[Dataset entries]
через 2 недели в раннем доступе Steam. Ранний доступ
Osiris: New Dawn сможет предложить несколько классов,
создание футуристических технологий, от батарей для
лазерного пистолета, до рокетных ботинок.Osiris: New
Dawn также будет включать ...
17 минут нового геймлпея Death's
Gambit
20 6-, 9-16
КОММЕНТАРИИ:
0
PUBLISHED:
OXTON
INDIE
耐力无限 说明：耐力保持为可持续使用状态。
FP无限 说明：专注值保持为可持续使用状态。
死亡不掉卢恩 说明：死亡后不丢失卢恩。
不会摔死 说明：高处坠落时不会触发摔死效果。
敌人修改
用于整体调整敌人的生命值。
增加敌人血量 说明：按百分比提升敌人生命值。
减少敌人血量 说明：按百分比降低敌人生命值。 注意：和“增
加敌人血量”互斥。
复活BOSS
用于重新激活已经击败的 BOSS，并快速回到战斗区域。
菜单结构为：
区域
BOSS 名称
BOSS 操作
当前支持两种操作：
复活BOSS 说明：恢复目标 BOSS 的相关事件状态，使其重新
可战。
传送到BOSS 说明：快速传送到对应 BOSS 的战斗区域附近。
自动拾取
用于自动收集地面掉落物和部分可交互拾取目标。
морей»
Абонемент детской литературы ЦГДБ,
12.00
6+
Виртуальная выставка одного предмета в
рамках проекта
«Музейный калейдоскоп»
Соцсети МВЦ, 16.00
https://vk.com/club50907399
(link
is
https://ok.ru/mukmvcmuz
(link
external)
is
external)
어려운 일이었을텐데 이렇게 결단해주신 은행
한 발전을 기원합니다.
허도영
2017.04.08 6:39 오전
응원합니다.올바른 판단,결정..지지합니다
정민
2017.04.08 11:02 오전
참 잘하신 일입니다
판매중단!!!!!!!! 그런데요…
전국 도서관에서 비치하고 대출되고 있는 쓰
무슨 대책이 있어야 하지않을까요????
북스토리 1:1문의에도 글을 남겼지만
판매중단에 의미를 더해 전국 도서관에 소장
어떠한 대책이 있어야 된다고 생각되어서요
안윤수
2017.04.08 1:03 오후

_Request:_
Find the lines in the records that contain the word "Dawn", then copy every one of them.

_Exercise response:_
Osiris: New Dawn сможет предложить несколько классов,
Dawn также будет включать ...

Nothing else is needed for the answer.